Job: But sir!, I would happily leave this world but I cannot bear the departure of my loved ones.
Therapist: I’m sure they would’ve felt the same way (sarcastically). Job, obviously you are a passionate person…
Job: I am a religious man. I try to live as modestly and as simply and…
Therapist: So you’re a humble guy (writing stuff down).
Job: Well, if I outright said I was that would defeat the purpose. So, NO! I am actually pompous!
Therapist: If you were pompous than you wouldn’t be humble enough to admit it.
Job: Then of course I’m not pompous. Anyways, I am a God fearing man. I dread misfortune and God’s awesome wrath. And because of this, I am constantly aware of God, as well I should be. I feel the presence of God as I live my life and I truly love God’s unfathomable greatness.
Therapist: So… you truly love that which you are constantly and utterly afraid of.
Job: I mean...
Therapist: Right… I bet every Jew that lived in the time of Nazi Germany was constantly afraid of Hitler, but they didn’t start calling him God.
Job: That is an unreasonable analogy. Hitler was an inhumane monster. He murdered thousands of innocent people!
Therapist: And God never did something like that! (intense but slightly sarcastic)
Job: Of course not! (Incredulous)
Therapist: And that whole Noah’s ark deal was a complete accident; just another Hurricane Katrina!

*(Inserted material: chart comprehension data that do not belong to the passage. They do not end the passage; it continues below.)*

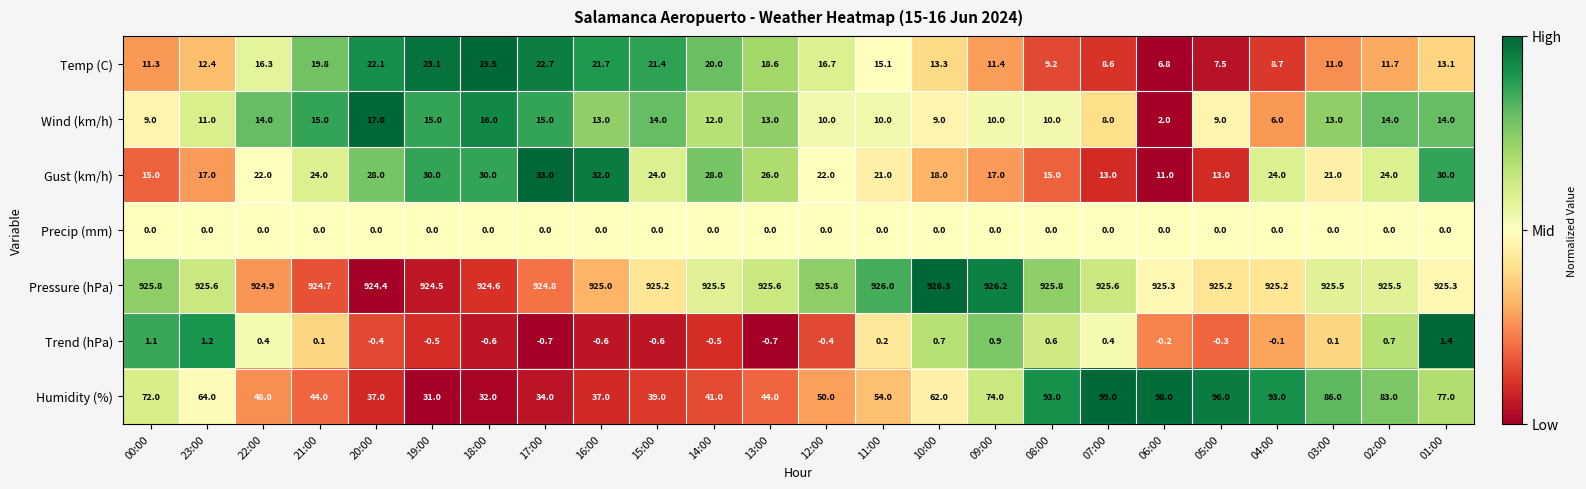

At how many categories does at least one series exceed 0?

24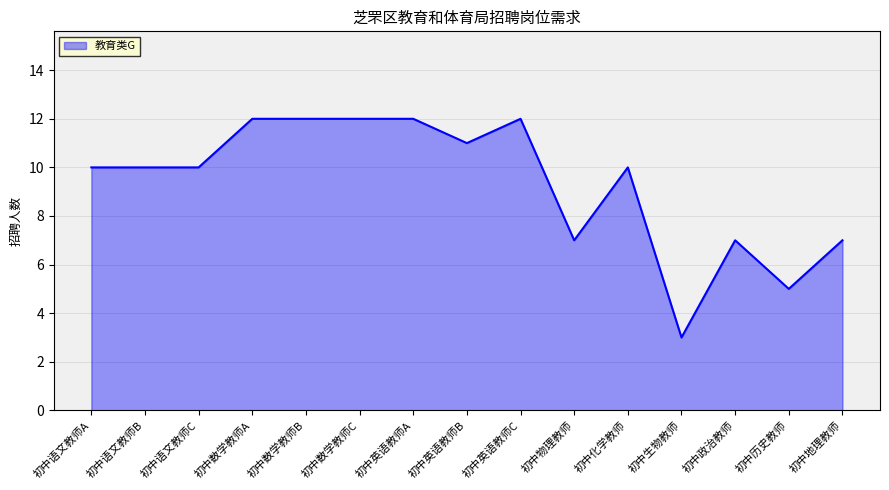

How many lines are shown in the chart?

1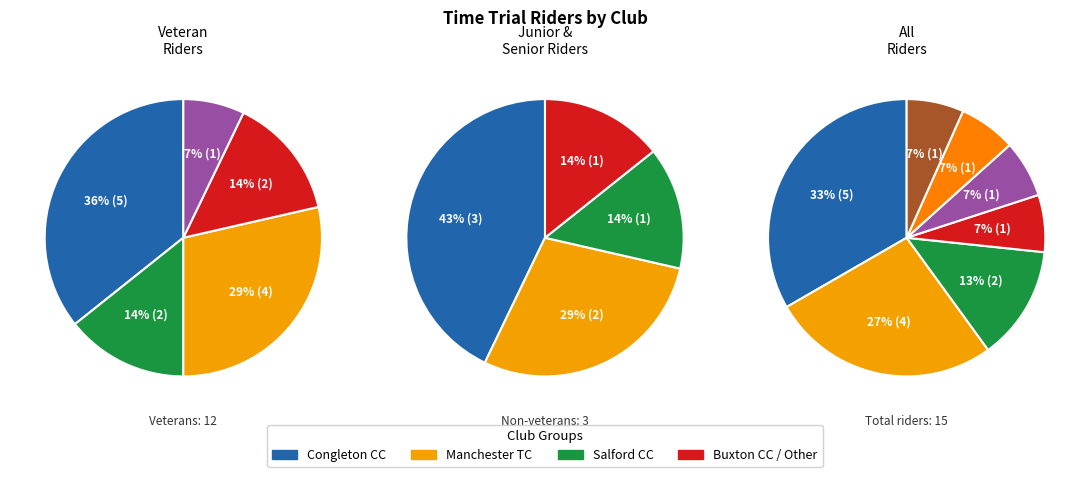

What is the total percentage of Salford Cycling Club and JRC Interflon Race Team?

20.0%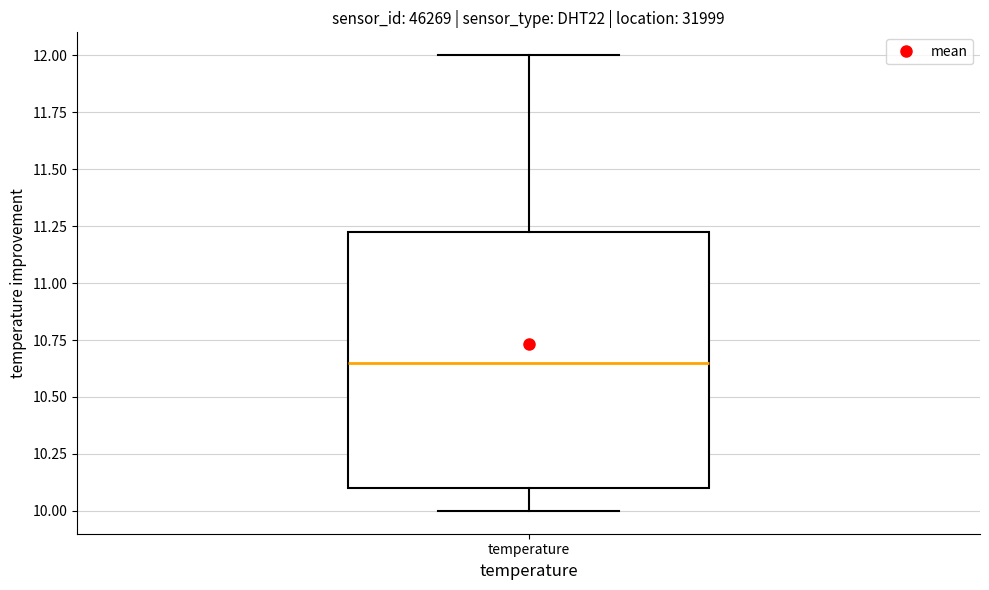

Transcribe this box plot: give where the median line is, the range the box spans, and where the two whiskers end, as read against the y-axis. The values are not printed on the chart, so give them approximately, as read against the axis.

median 10.65, box 10.10 to 11.25, whiskers 10.00 to 12.00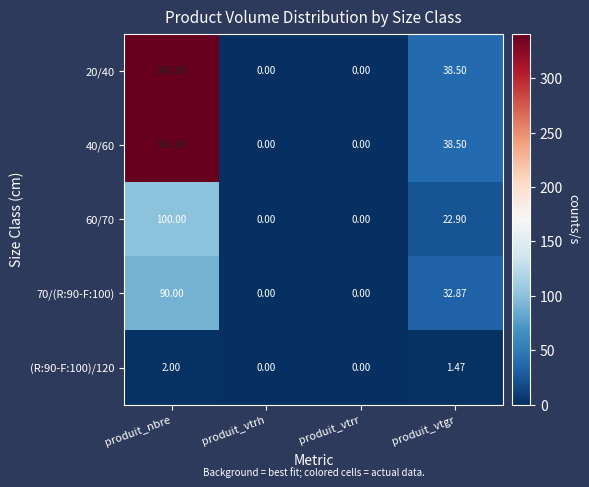

What is the total value across all series at produit_vtgr?

134.2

Job: I’ll tell you what that was! That was God’s response to people like Hitler. And yet, God even regretted his actions after the fact.
Therapist: Yes! And the power to make a colossal mistake is a quality which God should surely poses.
Job: Oh just stop trying to understand God.
Therapist: Let’s not be hypocritical now Jimmy Boy.
Job: Well I truly don’t mean to deny the fact that God is doing the right thing. God has only the best intentions. He is a purely benevolent presence.
Therapist: Benevolent, Huh? And you said earlier that you are consciously afraid of God.
Job: Well, yes…
Therapist: What kind of paranoid freak are you?
Job: The humble kind of paranoid freak! I MEAN the kind that doesn’t question God’s greatness!
Therapist: Yeah, the kind that, in accepting God’s greatness, takes to contemplating why God decided to contradict himself! (seething frustration; calms himself down after a pause and speaks more quietly) Listen, suffering is beyond us. One guy wins the lottery while another guy drives off a bridge. Things just happen. We don’t need a reason. How can you even prove to me that (bolt of lightning comes down and strikes the Therapist) GGOODD (being shocked; shocking stops and the Therapist falls on the floor) exists? (said right before he becomes limp)
(long pause, Job looks up, down at the therapist, around him)
Job: That’s how.
Good idea (though a bit too talky) -- how do we do the lightning?